Supreme Court Opinion Cites Student Note
In Bostock v. Clayton County, No. 17-1618, 2020 WL 3146686 (U.S. June 15, 2020), the United States Supreme Court held that Title VII’s prohibition on firing, refusing to hire, or otherwise discriminating against an employee “because of such individual’s . . . sex,” 42 U.S.C. § 2000e-2(a)(1), extends to instances where an employer fires an individual based on their sexual orientation or gender identity.
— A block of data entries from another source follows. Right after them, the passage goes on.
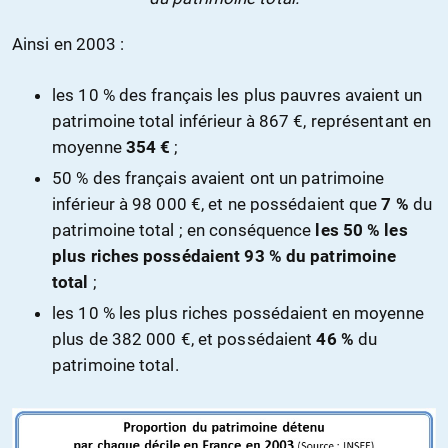
Ainsi en 2003 :
les 10 % des français les plus pauvres avaient un
patrimoine total inférieur à 867 €, représentant en
moyenne
354 €
;
50 % des français avaient ont un patrimoine
inférieur à 98 000 €, et ne possédaient que
7 %
du
patrimoine total ; en conséquence
les 50 % les
plus riches possédaient 93 % du patrimoine
total
;
les 10 % les plus riches possédaient en moyenne
plus de 382 000 €, et possédaient
46 %
du
patrimoine total.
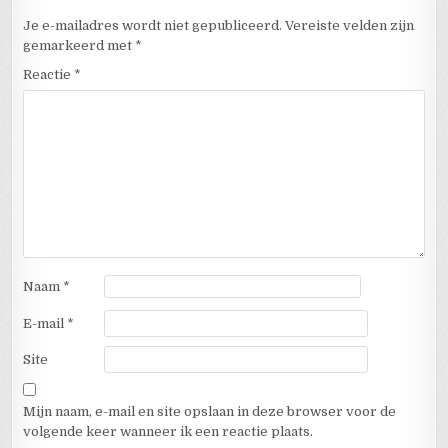
Je e-mailadres wordt niet gepubliceerd.
Vereiste velden zijn
gemarkeerd met
*
Reactie
*
Naam
*
E-mail
*
Site
Mijn naam, e-mail en site opslaan in deze browser voor de
volgende keer wanneer ik een reactie plaats.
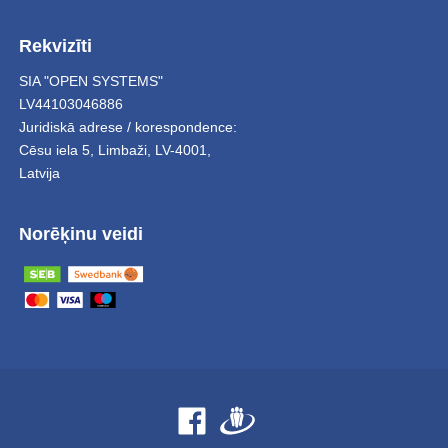
Rekvizīti
SIA "OPEN SYSTEMS"
LV44103046886
Juridiskā adrese / korespondence:
Cēsu iela 5
,
Limbaži
,
LV-4001,
Latvija
Norēķinu veidi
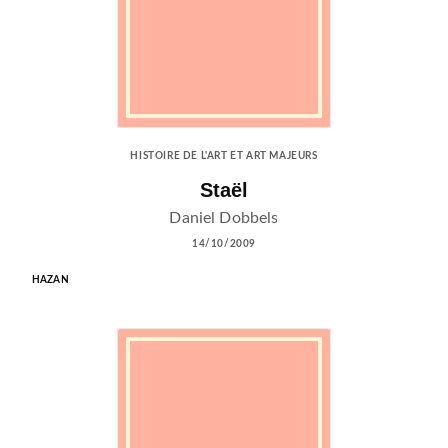
HISTOIRE DE L'ART ET ART MAJEURS
Staël
Daniel Dobbels
14/10/2009
HAZAN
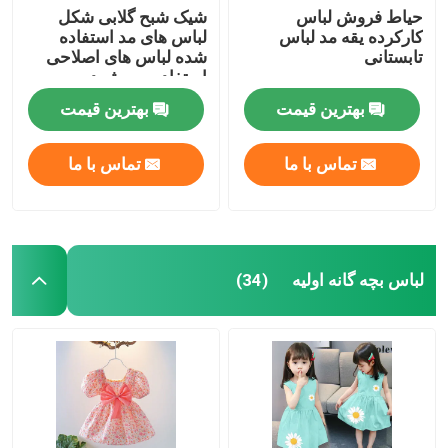
حیاط فروش لباس
شیک شبح گلابی شکل
کارکرده یقه مد لباس
لباس های مد استفاده
تابستانی
شده لباس های اصلاحی
استفاده می شود
بهترین قیمت
بهترین قیمت
تماس با ما
تماس با ما
لباس بچه گانه اولیه
(34)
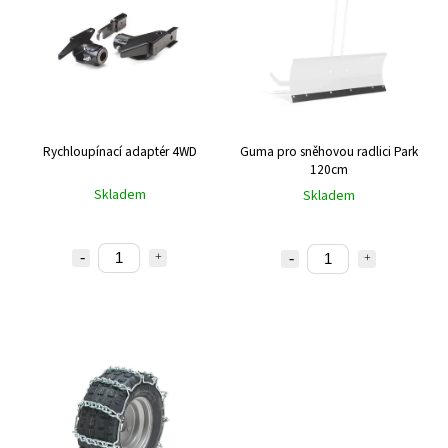
Rychloupínací adaptér 4WD
Guma pro sněhovou radlici Park
120cm
Skladem
Skladem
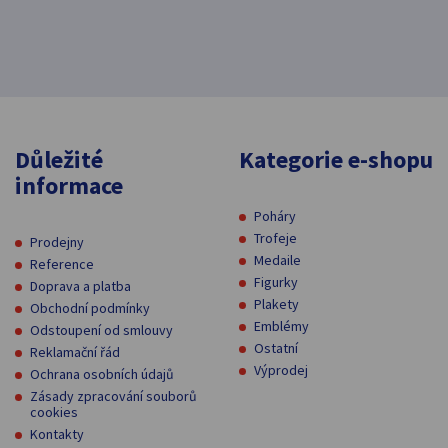
Důležité
Kategorie e-shopu
informace
Poháry
Trofeje
Prodejny
Medaile
Reference
Figurky
Doprava a platba
Plakety
Obchodní podmínky
Emblémy
Odstoupení od smlouvy
Ostatní
Reklamační řád
Výprodej
Ochrana osobních údajů
Zásady zpracování souborů
cookies
Kontakty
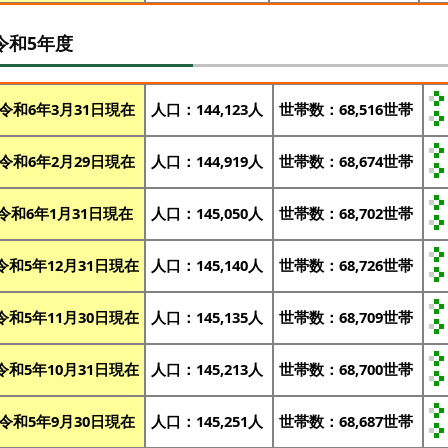
令和5年度
令和6年3月31日現在
人口：144,123人
世帯数：68,516世帯
令和6年2月29日現在
人口：144,919人
世帯数：68,674世帯
令和6年1月31日現在
人口：145,050人
世帯数：68,702世帯
令和5年12月31日現在
人口：145,140人
世帯数：68,726世帯
令和5年11月30日現在
人口：145,135人
世帯数：68,709世帯
令和5年10月31日現在
人口：145,213人
世帯数：68,700世帯
令和5年9月30日現在
人口：145,251人
世帯数：68,687世帯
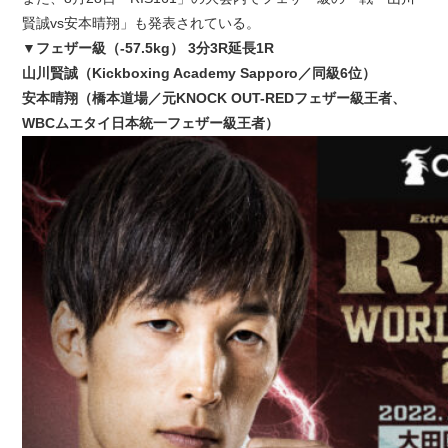
賢誠vs安本晴翔」も発表されている。
▼フェザー級（-57.5kg） 3分3R延長1R
山川賢誠（Kickboxing Academy Sapporo／同級6位）
安本晴翔（橋本道場／元KNOCK OUT-REDフェザー級王者、
WBCムエタイ日本統一フェザー級王者）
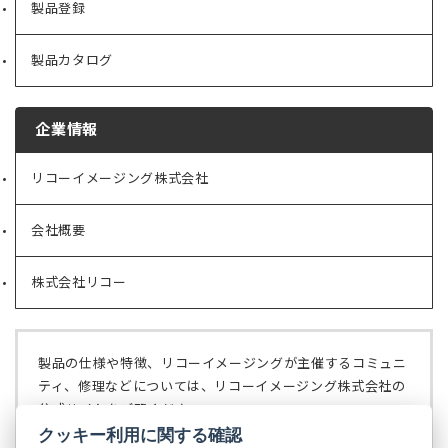
製品登録
製品カタログ
企業情報
リコーイメージング株式会社
（新
し
い
会社概要
（新
タ
し
ブ
い
で
株式会社リコー
（新
タ
開
し
ブ
く）
い
で
タ
開
ブ
く）
製品の仕様や特徴、リコーイメージングが主催するコミュニ
で
ティ、修理などについては、リコーイメージング株式会社の
開
公式サイトをご覧ください。
く）
クッキー利用に関する確認
リコーイメージング株式会社の公式サイト
（新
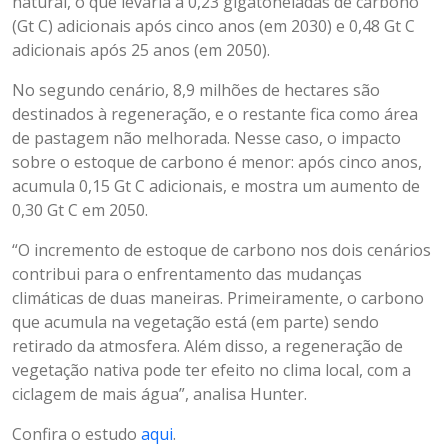
natural, o que levaria a 0,23 gigatoneladas de carbono
(Gt C) adicionais após cinco anos (em 2030) e 0,48 Gt C
adicionais após 25 anos (em 2050).
No segundo cenário, 8,9 milhões de hectares são
destinados à regeneração, e o restante fica como área
de pastagem não melhorada. Nesse caso, o impacto
sobre o estoque de carbono é menor: após cinco anos,
acumula 0,15 Gt C adicionais, e mostra um aumento de
0,30 Gt C em 2050.
“O incremento de estoque de carbono nos dois cenários
contribui para o enfrentamento das mudanças
climáticas de duas maneiras. Primeiramente, o carbono
que acumula na vegetação está (em parte) sendo
retirado da atmosfera. Além disso, a regeneração de
vegetação nativa pode ter efeito no clima local, com a
ciclagem de mais água”, analisa Hunter.
Confira o estudo
aqui
.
Though the protections granted by the Court’s decision are novel for LGBT+ workers, the idea that Title VII’s language might provide the basis for legal protections based on sexual orientation is not. As Justice Gorsuch noted in the majority opinion, less than a decade after Congress passed Title VII practitioners and scholars were arguing that it—or the similarly worded Equal Rights Amendment—might protect queer people from discrimination based on their sexual orientation. To support his point, Justice Gorsuch cited a student Note from Vol. 82 of the Journal, entitled The Legality of Homosexual Marriage. 82 Yale L.J. 573 (1973). We previously highlighted this Note for touching on several of the arguments that the Court relied upon in its decision in Obergefell v. Hodges, 135 S. Ct. 2584 (2015); it has proven to be ahead of its time yet again. The Note outlines the argument that discrimination against gay couples would constitute impermissible discrimination on the basis of sex under the proposed Equal Rights Amendment, an argument that would be adapted to Title VII and fleshed out by the petitioners in Bostock—and that was ultimately adopted by the Court.